**Available data:**

+++++

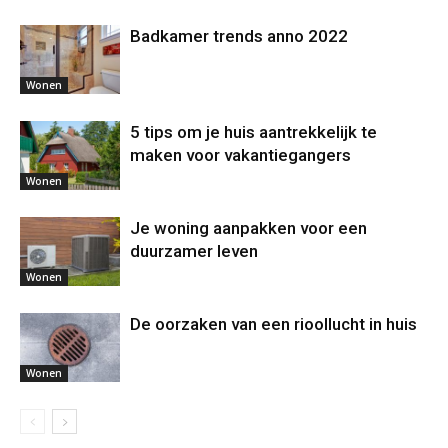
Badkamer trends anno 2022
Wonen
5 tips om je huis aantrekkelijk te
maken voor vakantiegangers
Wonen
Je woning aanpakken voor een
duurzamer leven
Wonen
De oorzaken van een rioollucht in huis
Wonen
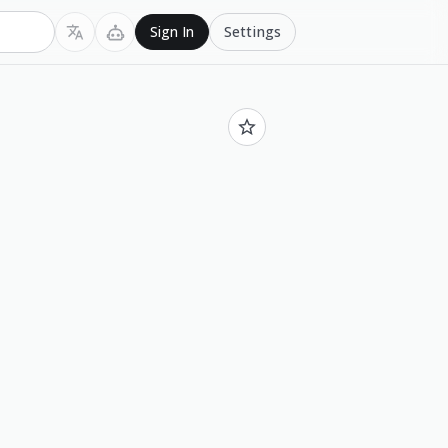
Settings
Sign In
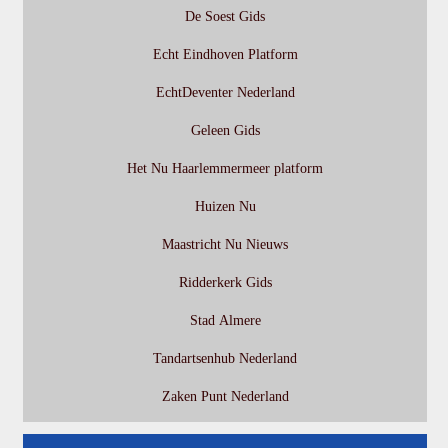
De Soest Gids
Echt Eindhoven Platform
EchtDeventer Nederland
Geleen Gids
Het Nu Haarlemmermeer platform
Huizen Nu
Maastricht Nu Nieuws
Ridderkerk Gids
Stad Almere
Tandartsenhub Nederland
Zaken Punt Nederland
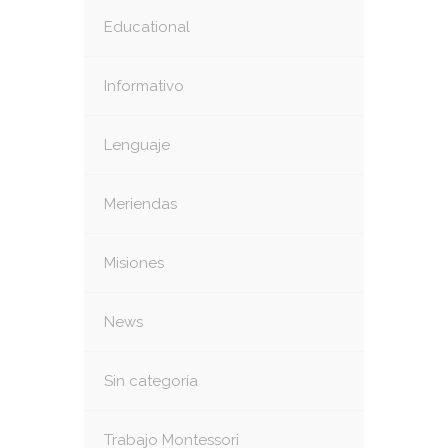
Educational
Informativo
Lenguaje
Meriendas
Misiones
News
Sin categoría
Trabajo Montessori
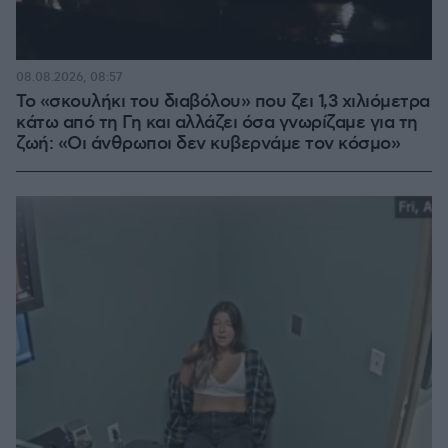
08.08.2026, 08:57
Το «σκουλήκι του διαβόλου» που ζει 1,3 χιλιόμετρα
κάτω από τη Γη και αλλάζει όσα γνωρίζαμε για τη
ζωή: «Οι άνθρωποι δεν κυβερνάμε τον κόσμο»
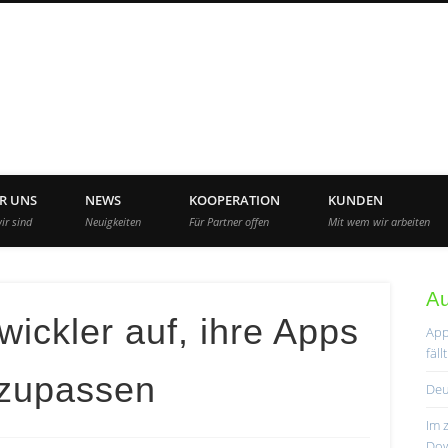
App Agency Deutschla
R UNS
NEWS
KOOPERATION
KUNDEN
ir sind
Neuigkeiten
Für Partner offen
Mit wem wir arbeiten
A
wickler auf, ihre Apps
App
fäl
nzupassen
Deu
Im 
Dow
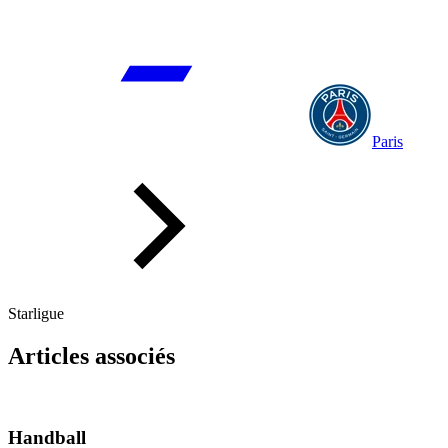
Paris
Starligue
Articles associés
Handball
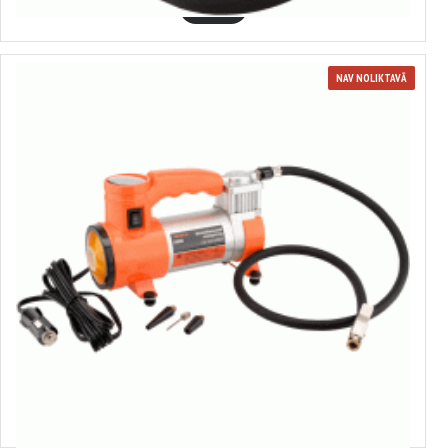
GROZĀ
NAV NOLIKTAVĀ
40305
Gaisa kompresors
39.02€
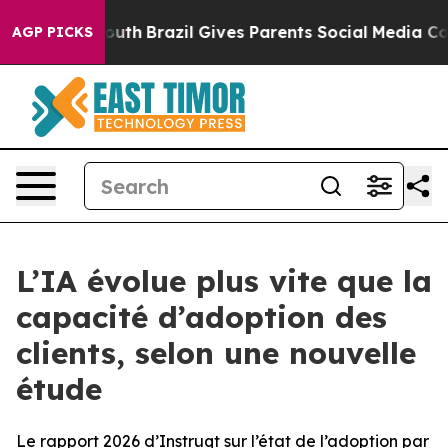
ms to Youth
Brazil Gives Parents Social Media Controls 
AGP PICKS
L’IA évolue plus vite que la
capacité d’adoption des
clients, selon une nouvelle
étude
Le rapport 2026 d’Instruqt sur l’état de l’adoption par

+++++

**The problem:**
The result should be an exact copy of every entry above, with no pictures included.

**Task output:**
Badkamer trends anno 2022
Wonen
5 tips om je huis aantrekkelijk te
maken voor vakantiegangers
Wonen
Je woning aanpakken voor een
duurzamer leven
Wonen
De oorzaken van een rioollucht in huis
Wonen
Settings
Sign In
De Soest Gids
Echt Eindhoven Platform
EchtDeventer Nederland
Geleen Gids
Het Nu Haarlemmermeer platform
Huizen Nu
Maastricht Nu Nieuws
Ridderkerk Gids
Stad Almere
Tandartsenhub Nederland
Zaken Punt Nederland
Educational
Informativo
Lenguaje
Meriendas
Misiones
News
Sin categoría
Trabajo Montessori
08.08.2026, 08:57
Το «σκουλήκι του διαβόλου» που ζει 1,3 χιλιόμετρα
κάτω από τη Γη και αλλάζει όσα γνωρίζαμε για τη
ζωή: «Οι άνθρωποι δεν κυβερνάμε τον κόσμο»
App Agency Deutschla
R UNS
NEWS
KOOPERATION
KUNDEN
ir sind
Neuigkeiten
Für Partner offen
Mit wem wir arbeiten
A
wickler auf, ihre Apps
App
fäl
nzupassen
Deu
Im 
Dow
Paris
Starligue
Articles associés
Handball
GROZĀ
NAV NOLIKTAVĀ
40305
Gaisa kompresors
39.02€
ms to Youth
Brazil Gives Parents Social Media Controls 
AGP PICKS
L’IA évolue plus vite que la
capacité d’adoption des
clients, selon une nouvelle
étude
Le rapport 2026 d’Instruqt sur l’état de l’adoption par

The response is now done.